Vantablack (from Vertically Aligned Nano Tube Array) absorbs upto 99.965% of all radiation it receives and is now the blackest material known. It is blacker than NASA’s “super-black” (99%) and, I suppose, will be the start of ultra-black.

The uncoated part of this foil remains three-dimensional but the coated part reflects virtually no light and appears flat.

Piece of foil partially coated with Vantablack

Vantablack is manufactured by Surrey Nano Systems and is already in production.

The Engineer: Vantablack, a so-called ‘super black’ coating from Surrey Nanosystems, combines exceptionally low mass, thermal stability and an ability to absorb 99.96 per cent of incident radiation. Consequently, the coating is suited to applications including apertures, baffles, cold shields and Micro Electro Mechanical Systems (MEMS)–type optical sensors.

The material also overcomes limitations encountered in the manufacture of super-black carbon nanotube-based materials, where high temperatures precluded direct application to sensitive electronics or materials with relatively low melting points. This, along with poor adhesion, prevented their application to space and airborne instrumentation.

There is no established blackness scale. Black paint reflects almost 10% of incident light. Newly laid asphalt reflects 2 – 5% depending upon surface composition. Carbon black (polycrystalline carbon resulting from incomplete combustion) reflects only 1% of incident light. Though we take blackness to be the absence of reflection of radiation, material may reflect radiation at a different wave-length to the incident radiation. All light photons that are absorbed must eventually become heat and all bodies will radiate heat (infra-red) dependent upon only their surface temperature. In physics, a black body is theoretical and absorbs all incident electromagnetic radiation, at all wavelengths and all angles of incidence. In practice such a body can’t exist.

NASA SuperblackNASA engineers have produced a material that absorbs on average more than 99 percent of the ultraviolet, visible, infrared, and far-infrared light that hits it — a development that promises to open new frontiers in space technology. …… 

The nanotech-based coating is a thin layer of multi-walled carbon nanotubes, tiny hollow tubes made of pure carbon about 10,000 times thinner than a strand of human hair. They are positioned vertically on various substrate materials much like a shag rug. The team has grown the nanotubes on silicon, silicon nitride, titanium, and stainless steel, materials commonly used in space-based scientific instruments. (To grow carbon nanotubes, Goddard technologist Stephanie Getty applies a catalyst layer of iron to an underlayer on silicon, titanium, and other materials. She then heats the material in an oven to about 1,382 degrees Fahrenheit. While heating, the material is bathed in carbon-containing feedstock gas.)
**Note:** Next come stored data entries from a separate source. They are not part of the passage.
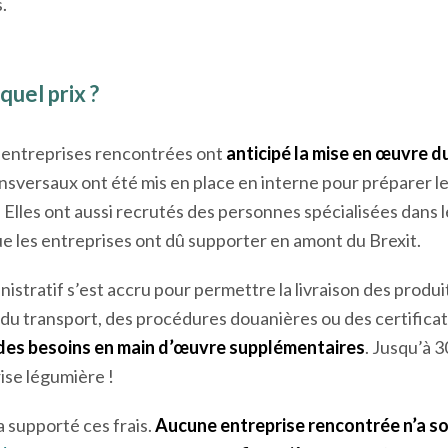
 commerce avec le Royaume-Uni ou d’ouvrir un bureau comm
r s’attacher à maintenir les échanges.
Les relations avec 
stées régulières et efficientes
, d’autant plus pour les en
.
quel prix ?
 entreprises rencontrées ont
anticipé la mise en œuvre d
ansversaux ont été mis en place en interne pour préparer le
. Elles ont aussi recrutés des personnes spécialisées dans
ue les entreprises ont dû supporter en amont du Brexit.
inistratif s’est accru pour permettre la livraison des prod
 du transport, des procédures douanières ou des certificat
des besoins en main d’œuvre supplémentaires
. Jusqu’à 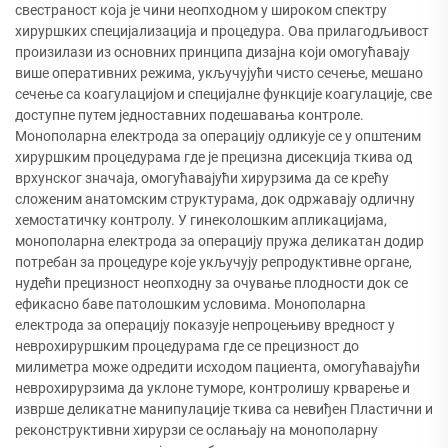
свестраност која је чини неопходном у широком спектру
хируршких специјализација и процедура. Ова прилагодљивост
произилази из основних принципа дизајна који омогућавају
више оперативних режима, укључујући чисто сечење, мешано
сечење са коагулацијом и специјалне функције коагулације, све
доступне путем једноставних подешавања контроле.
Монополарна електрода за операцију одликује се у општеним
хируршким процедурама где је прецизна дисекција ткива од
врхунског значаја, омогућавајући хирурзима да се крећу
сложеним анатомским структурама, док одржавају одличну
хемостатичку контролу. У гинеколошким апликацијама,
монополарна електрода за операцију пружа деликатан додир
потребан за процедуре које укључују репродуктивне органе,
нудећи прецизност неопходну за очување плодности док се
ефикасно баве патолошким условима. Монополарна
електрода за операцију показује непроцењиву вредност у
неврохируршким процедурама где се прецизност до
милиметра може одредити исходом пациента, омогућавајући
неврохирурзима да уклоне туморе, контролишу крварење и
изврше деликатне манипулације ткива са невиђен Пластични и
реконструктивни хирурзи се ослањају на монополарну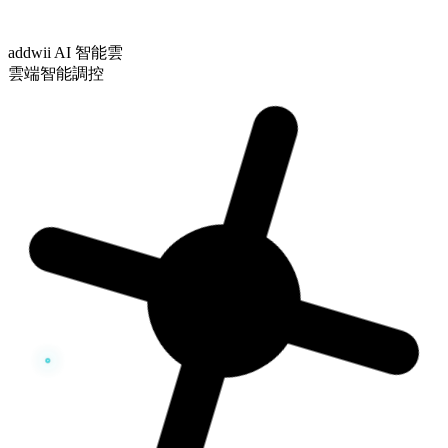
addwii AI 智能雲
雲端智能調控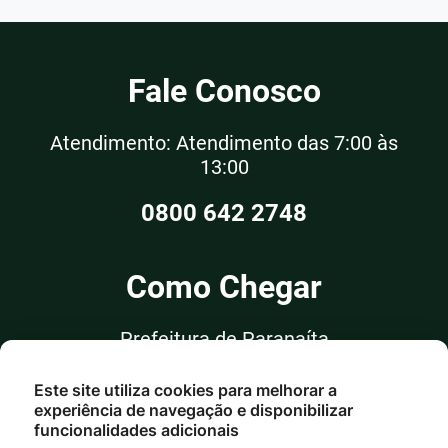
Fale Conosco
Atendimento: Atendimento das 7:00 às
13:00
0800 642 2748
Como Chegar
Prefeitura de Paranaíta
Rua Alceu Rossi, nº 351, Sala 03
Este site utiliza cookies para melhorar a
Centro - Paranaíta/MT
experiência de navegação e disponibilizar
funcionalidades adicionais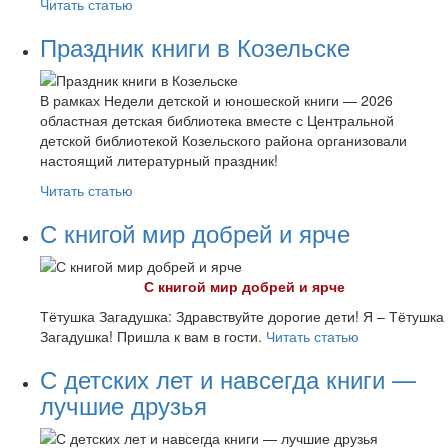
Читать статью
Праздник книги в Козельске
В рамках Недели детской и юношеской книги — 2026
областная детская библиотека вместе с Центральной
детской библиотекой Козельского района организовали
настоящий литературный праздник!
Читать статью
С книгой мир добрей и ярче
С книгой мир добрей и ярче
Тётушка Загадушка: Здравствуйте дорогие дети! Я – Тётушка
Загадушка! Пришла к вам в гости.
Читать статью
С детских лет и навсегда книги —
лучшие друзья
The tests indicate that the nanotube material is especially useful for a variety of spaceflight applications where observing in multiple wavelength bands is important to scientific discovery. One such application is stray-light suppression. The tiny gaps between the tubes collect and trap background light to prevent it from reflecting off surfaces and interfering with the light that scientists actually want to measure. Because only a small fraction of light reflects off the coating, the human eye and sensitive detectors see the material as black.
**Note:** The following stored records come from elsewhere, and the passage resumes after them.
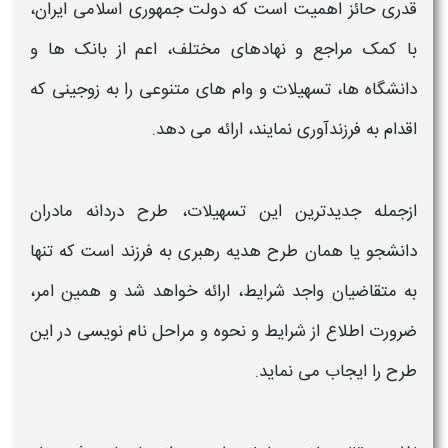
قدری حائز اهمیت است که دولت جمهوری اسلامی ایران،
با کمک مراجع و نهادهای مختلف، اعم از بانک ها و
دانشگاه ها، تسهیلات و
وام
های متنوعی را به زوجینی که
اقدام به
فرزندآوری
نمایند، ارائه می دهد.
ازجمله جدیدترین این تسهیلات،
طرح دردانه مادران
دانشجو یا
همان
ط
ر
ح هدیه رهبری به فرزند
است که تنها
به متقاضیان واجد شرایط، ارائه خواهد شد و همین امر،
ضرورت اطلاع از شرایط و نحوه و مراحل نام نویسی در این
طرح
را ایجاب می نماید.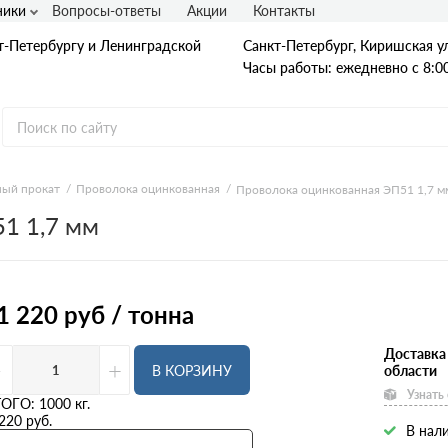
ники
Вопросы-ответы
Акции
Контакты
т-Петербургу и Ленинградской
Санкт-Петербург, Киришская ул
Часы работы: ежедневно с 8:00
ый прокат
Проволока оцинкованная
Проволока оцинкованная ЭП51 1,7 м
1 1,7 мм
Гладкая А1
А240
А240С
Ст3
Рифленая А3
1 220
руб / тонна
A400
25Г2С
35ГС
Доставка
-
+
А500С
В КОРЗИНУ
области
В500С
Узнать
Для фундамента
ТОГО:
1000
кг.
Композитная арматура
220
руб.
В нали
Диаметр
In particular, the team found that the material absorbs 99.5 percent of the light in the ultraviolet and visible, dipping to 98 percent in the longer or far-infrared bands. “The advantage over other materials is that our material is from 10 to 100 times more absorbent, depending on the specific wavelength band,” Hagopian said.

Currently, instrument developers apply black paint to baffles and other components to help prevent stray light from ricocheting off surfaces. However, black paints absorb only 90 percent of the light that strikes it. The effect of multiple bounces makes the coating’s overall advantage even larger, potentially resulting in hundreds of times less stray light.
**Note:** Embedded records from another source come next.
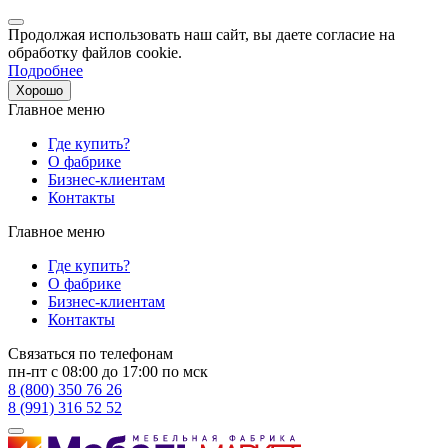
Продолжая использовать наш сайт, вы даете согласие на
обработку файлов cookie.
Подробнее
Хорошо
Главное меню
Где купить?
О фабрике
Бизнес-клиентам
Контакты
Главное меню
Где купить?
О фабрике
Бизнес-клиентам
Контакты
Связаться по телефонам
пн-пт с 08:00 до 17:00 по мск
8 (800) 350 76 26
8 (991) 316 52 52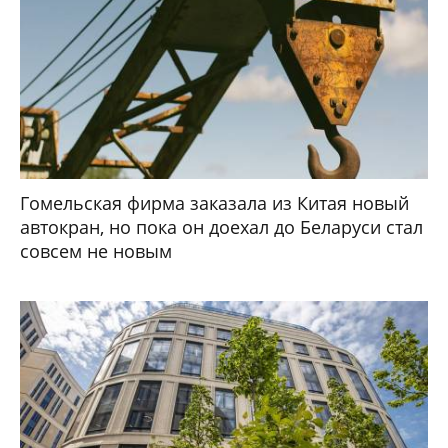
Гомельская фирма заказала из Китая новый
автокран, но пока он доехал до Беларуси стал
совсем не новым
In addition, black paints do not remain black when exposed to cryogenic temperatures. They take on a shiny, slightly silver quality, said Goddard scientist Ed Wollack, who is evaluating the carbon-nanotube material for use as a calibrator on far-infrared-sensing instruments that must operate in super-cold conditions to gather faint far-infrared signals emanating from objects in the very distant universe. If these instruments are not cold, thermal heat generated by the instrument and observatory, will swamp the faint infrared they are designed to collect.